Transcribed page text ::
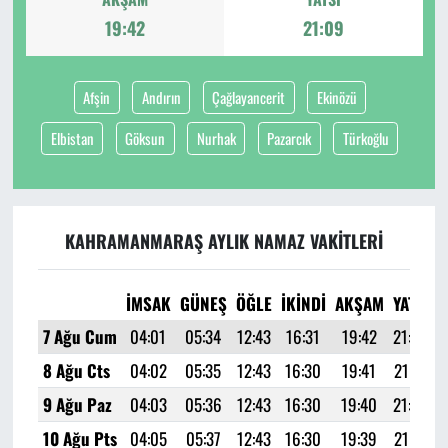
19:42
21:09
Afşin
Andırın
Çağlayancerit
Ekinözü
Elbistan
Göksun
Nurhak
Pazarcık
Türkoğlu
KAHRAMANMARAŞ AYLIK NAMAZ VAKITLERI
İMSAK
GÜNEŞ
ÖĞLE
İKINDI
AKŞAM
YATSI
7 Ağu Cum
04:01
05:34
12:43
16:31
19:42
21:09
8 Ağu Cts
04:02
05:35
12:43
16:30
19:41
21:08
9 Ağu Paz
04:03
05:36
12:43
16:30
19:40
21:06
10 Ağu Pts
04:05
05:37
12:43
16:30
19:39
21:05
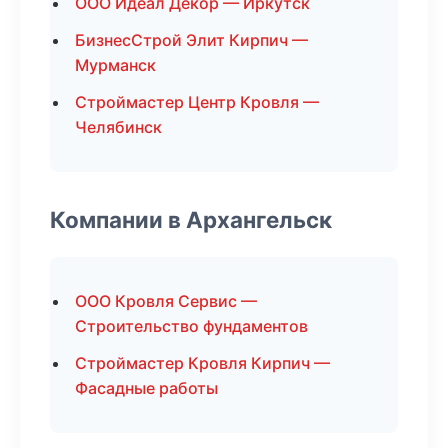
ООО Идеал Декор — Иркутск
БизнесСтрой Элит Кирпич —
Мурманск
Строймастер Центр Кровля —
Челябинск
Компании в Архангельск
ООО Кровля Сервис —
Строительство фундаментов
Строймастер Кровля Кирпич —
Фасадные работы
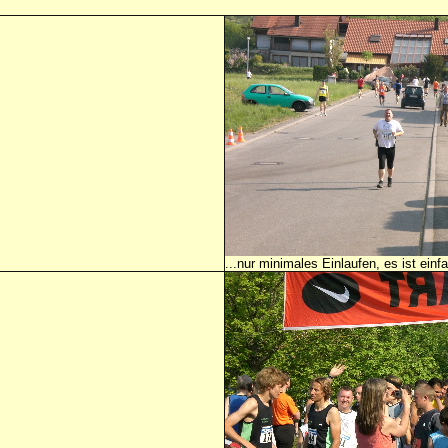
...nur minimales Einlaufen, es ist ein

* * *

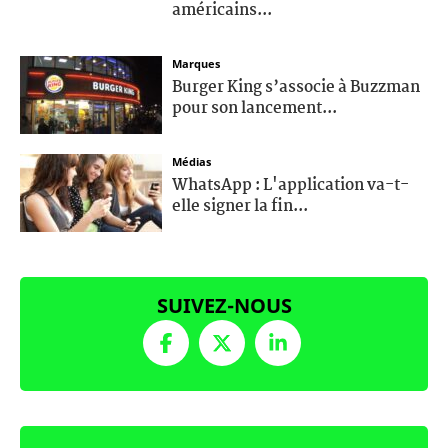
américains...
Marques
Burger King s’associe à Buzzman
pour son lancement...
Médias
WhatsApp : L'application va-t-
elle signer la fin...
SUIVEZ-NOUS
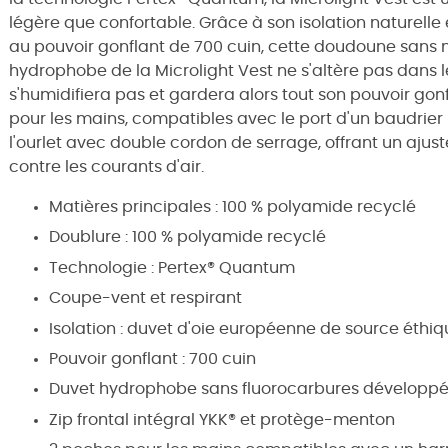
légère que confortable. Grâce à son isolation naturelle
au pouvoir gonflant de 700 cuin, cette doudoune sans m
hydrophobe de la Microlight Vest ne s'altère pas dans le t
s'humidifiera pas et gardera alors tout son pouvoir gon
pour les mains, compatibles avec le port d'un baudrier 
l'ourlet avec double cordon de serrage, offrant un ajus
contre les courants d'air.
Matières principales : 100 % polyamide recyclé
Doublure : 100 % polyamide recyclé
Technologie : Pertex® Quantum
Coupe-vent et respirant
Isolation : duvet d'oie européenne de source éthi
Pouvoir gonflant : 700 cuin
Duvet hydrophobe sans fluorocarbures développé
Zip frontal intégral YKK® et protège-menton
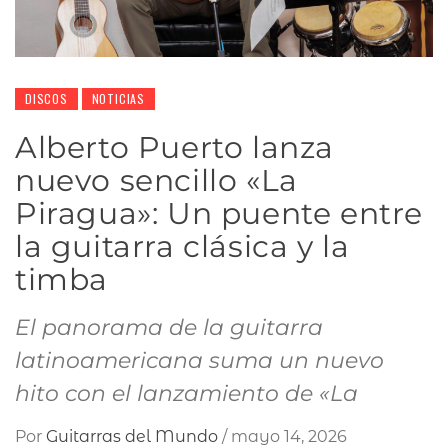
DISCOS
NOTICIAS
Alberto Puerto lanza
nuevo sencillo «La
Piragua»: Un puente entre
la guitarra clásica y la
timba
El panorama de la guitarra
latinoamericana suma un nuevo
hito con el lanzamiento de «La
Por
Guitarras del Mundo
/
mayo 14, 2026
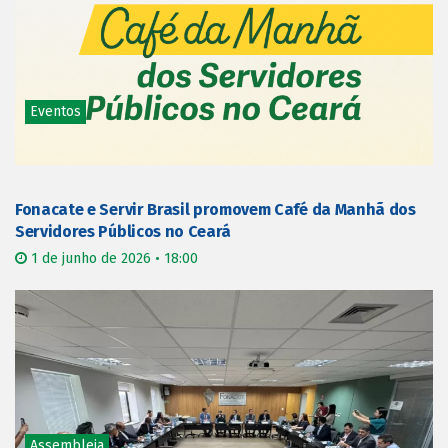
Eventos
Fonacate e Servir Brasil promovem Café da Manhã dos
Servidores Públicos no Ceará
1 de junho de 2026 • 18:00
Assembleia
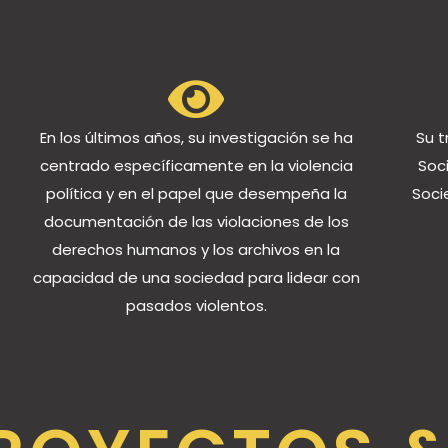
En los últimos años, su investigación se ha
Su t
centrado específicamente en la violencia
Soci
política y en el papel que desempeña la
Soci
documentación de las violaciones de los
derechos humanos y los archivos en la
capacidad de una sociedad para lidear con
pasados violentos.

PROBLEM DESCRIPTION ::
In the listing above, copy word for word the stretch from the line containing "En los últimos años, su investigación se ha" through the line containing "pasados violentos.", including both of those lines.

TASK RESULT ::
En los últimos años, su investigación se ha
Su t
centrado específicamente en la violencia
Soci
política y en el papel que desempeña la
Soci
documentación de las violaciones de los
derechos humanos y los archivos en la
capacidad de una sociedad para lidear con
pasados violentos.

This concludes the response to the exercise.